A Study on Footwashing, the Johannine Community

& the Family of Jesus

 

 

 

 

 

 

 

 

 

 

 

 

‘The unicorn of prophecy’

 

 

 

 

 

 

 

 

By James Wesley Stivers, General Overseer

 

 

 

The Cambrian Episcopal Church of the Grail

DeSmet, Idaho

2007

 

 

From Hierogamy & the Married Messiah

 Of course no one-horned rhinoceros was there pointed to, nor any two-horned minotaur. But Christ was therein signified: “bull," by reason of each of His two characters, - to some fierce, as Judge; to others gentle, as Savior; whose "horns" were to be the extremities of the "cross". For even in a ship's yard - which is part of a "cross" - this is the name by which the extremities are called; while the central pole of the mast is a "unicorn". By this power, in fact of the cross, and in this manner horned . . . .

- Tertullian

(Emphasis added)[1]

 

 

 

 

 

    After referring to Christ, again, as the "bull" of prophecy, he quotes a Scripture unknown to us (but well-known to the Fathers) that the Lord "might reign from the tree" - meaning, that this was the unique feature of his government. Later, he quotes Isaiah 53:12,

Therefore He shall have many for an heritage, and of many shall He divide spoils.

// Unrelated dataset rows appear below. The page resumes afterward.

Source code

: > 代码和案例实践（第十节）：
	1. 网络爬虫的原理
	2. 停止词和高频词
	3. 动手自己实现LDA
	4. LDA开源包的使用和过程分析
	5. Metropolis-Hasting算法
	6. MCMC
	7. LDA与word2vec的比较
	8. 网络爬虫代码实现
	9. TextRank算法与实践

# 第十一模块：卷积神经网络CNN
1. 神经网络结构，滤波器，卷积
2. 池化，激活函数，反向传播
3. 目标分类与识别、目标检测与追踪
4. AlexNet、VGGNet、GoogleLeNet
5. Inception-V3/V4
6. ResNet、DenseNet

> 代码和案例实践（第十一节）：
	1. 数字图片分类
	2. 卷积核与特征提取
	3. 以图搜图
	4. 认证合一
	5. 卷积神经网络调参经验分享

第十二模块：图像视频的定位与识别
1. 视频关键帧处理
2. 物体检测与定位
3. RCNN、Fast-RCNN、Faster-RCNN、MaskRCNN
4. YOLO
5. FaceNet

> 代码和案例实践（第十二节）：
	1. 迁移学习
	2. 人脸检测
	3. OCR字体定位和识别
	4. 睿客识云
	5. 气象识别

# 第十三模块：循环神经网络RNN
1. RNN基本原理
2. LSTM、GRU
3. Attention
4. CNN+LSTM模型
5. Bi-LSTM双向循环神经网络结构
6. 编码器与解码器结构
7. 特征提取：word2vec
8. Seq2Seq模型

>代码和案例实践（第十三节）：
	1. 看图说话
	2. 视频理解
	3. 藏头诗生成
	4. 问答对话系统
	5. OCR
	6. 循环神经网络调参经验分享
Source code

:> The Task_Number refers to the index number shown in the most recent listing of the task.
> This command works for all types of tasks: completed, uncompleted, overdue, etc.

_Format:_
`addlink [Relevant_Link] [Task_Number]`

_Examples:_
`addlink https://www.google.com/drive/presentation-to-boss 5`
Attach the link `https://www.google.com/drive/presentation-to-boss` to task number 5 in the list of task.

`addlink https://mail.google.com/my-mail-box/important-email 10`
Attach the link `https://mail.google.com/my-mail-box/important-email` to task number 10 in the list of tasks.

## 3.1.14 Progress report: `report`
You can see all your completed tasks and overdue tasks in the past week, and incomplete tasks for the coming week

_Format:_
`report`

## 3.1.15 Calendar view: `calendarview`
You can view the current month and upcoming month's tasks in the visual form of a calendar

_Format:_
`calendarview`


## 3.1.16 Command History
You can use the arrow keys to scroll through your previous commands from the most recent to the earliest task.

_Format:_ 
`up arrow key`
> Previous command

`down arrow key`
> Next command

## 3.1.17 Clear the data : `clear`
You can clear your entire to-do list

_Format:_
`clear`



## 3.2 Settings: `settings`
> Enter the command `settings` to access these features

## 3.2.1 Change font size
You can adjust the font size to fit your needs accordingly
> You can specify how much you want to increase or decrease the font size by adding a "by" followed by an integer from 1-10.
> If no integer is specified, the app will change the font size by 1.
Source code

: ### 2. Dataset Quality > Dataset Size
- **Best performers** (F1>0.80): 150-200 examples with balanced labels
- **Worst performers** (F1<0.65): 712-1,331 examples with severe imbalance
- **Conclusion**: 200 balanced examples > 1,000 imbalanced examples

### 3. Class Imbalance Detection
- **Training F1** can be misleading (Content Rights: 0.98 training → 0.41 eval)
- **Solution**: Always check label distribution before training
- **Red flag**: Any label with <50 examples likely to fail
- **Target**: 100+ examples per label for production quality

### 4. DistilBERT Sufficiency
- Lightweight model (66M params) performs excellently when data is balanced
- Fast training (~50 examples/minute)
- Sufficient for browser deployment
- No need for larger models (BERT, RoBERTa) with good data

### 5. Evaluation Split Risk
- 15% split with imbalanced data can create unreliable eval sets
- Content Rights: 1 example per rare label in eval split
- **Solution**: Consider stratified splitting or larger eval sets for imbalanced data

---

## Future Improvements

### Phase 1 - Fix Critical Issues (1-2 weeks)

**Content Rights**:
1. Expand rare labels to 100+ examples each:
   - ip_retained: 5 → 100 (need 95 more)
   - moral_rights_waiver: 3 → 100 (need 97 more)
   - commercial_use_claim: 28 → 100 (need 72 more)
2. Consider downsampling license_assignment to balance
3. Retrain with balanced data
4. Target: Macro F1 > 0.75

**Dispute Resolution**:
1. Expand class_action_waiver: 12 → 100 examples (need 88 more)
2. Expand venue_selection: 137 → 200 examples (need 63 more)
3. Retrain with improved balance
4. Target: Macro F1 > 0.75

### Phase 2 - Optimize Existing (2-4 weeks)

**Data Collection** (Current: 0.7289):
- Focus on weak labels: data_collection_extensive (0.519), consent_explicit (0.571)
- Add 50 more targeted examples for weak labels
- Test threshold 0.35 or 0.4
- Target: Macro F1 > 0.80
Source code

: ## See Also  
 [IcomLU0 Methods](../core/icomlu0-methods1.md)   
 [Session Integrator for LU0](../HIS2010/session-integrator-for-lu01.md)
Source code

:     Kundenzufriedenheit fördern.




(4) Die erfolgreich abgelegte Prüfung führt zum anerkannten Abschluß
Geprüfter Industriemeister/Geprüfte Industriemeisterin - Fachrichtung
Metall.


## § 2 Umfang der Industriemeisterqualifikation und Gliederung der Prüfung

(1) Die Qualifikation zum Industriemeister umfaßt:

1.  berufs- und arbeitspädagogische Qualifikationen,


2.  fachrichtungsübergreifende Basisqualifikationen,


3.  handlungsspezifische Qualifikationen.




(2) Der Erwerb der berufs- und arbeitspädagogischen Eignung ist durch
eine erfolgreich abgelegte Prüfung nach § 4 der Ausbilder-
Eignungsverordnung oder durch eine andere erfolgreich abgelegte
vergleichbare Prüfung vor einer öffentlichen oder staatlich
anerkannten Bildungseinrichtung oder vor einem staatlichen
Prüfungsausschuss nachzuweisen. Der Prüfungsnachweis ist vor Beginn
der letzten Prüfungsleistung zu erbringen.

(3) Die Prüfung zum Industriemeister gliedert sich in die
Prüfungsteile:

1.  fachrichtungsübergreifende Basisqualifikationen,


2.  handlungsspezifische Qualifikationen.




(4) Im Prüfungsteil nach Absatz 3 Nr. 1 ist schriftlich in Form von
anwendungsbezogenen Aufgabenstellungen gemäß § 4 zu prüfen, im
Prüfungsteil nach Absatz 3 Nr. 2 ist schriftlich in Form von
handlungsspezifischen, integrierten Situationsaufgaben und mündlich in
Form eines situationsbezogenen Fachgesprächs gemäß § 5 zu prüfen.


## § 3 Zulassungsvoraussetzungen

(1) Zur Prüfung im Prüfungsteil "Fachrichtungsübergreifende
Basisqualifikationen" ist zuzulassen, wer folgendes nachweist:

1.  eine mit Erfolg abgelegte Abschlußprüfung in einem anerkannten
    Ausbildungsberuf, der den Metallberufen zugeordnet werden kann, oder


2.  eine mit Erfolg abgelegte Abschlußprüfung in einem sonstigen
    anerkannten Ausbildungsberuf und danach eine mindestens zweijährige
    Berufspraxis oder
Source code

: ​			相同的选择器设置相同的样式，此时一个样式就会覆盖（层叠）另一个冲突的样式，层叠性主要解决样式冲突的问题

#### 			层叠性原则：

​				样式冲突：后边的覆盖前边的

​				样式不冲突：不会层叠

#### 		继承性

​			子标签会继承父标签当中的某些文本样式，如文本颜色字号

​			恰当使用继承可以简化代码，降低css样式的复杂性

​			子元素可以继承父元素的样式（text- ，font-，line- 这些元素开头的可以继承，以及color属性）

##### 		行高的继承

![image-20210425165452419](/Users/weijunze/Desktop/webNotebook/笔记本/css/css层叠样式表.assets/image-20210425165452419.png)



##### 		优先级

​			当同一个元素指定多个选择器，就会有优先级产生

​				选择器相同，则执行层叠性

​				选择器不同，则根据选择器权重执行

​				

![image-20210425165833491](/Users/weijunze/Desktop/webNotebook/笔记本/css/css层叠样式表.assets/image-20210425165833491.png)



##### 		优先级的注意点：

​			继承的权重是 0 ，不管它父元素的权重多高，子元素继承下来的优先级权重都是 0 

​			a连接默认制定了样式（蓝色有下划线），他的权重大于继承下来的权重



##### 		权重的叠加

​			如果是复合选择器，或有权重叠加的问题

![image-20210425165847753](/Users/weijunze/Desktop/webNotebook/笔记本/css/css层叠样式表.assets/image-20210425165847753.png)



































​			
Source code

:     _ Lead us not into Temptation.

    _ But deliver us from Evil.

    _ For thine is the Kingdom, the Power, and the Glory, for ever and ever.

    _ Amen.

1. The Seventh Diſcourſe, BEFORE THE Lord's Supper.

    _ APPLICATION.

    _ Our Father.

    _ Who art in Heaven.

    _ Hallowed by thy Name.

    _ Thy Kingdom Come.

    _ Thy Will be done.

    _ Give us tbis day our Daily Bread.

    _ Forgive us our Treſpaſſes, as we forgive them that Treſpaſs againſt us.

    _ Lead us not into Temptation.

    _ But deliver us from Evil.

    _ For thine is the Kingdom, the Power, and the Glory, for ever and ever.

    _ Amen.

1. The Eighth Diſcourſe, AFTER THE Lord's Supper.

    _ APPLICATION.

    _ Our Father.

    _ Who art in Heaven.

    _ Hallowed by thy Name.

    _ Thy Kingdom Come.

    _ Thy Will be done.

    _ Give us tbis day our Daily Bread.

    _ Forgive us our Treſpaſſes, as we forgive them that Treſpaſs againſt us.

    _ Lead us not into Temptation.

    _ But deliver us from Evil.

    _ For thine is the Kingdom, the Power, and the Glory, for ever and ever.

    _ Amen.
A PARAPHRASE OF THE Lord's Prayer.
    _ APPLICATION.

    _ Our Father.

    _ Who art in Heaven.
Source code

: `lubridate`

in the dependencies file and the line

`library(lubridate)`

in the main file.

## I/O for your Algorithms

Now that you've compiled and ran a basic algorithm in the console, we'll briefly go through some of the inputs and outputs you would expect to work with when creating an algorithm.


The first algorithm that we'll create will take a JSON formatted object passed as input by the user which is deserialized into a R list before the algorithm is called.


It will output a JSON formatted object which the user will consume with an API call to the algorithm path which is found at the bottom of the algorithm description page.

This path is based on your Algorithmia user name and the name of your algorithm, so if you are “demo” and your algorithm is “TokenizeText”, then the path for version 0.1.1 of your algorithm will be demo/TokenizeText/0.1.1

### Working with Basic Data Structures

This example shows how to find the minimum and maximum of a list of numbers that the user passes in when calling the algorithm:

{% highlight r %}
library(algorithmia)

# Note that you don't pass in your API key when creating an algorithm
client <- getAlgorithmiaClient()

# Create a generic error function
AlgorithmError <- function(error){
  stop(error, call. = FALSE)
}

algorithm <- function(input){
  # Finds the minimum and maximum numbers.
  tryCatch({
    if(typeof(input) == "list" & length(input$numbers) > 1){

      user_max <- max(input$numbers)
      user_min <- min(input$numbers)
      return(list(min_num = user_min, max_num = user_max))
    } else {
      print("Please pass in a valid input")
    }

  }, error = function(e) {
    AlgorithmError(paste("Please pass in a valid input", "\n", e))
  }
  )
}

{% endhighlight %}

Tertullian condenses the sense of two verses here, but it clearly refers to the Messiah's procreative power:

He shall see his seed.

- Isaiah 53:10, Received Text

    Tertullian also refers to the Messianic prophecy in Psalm 21 in the Septuagint (Psalm 22 in our Bibles), which speaks of the Messiah's seed serving the LORD.[2]

    Thus, to summarize, Christ "rules from the tree," the Cross, as Savior and as Judge, and then, as "unicorn": the symbol of the phallic Christ.



[1] Justin Martyr embraces this same interpretation and refers to this passage in Deuteronomy  as  teaching “the mystery of the cross” (ANF, vol. 1 p. 244-245)

[2]Ante-Nicene Fathers, vol. 3, p. 165-­166.  Of course, both Tertullian and Justin allegorize these texts.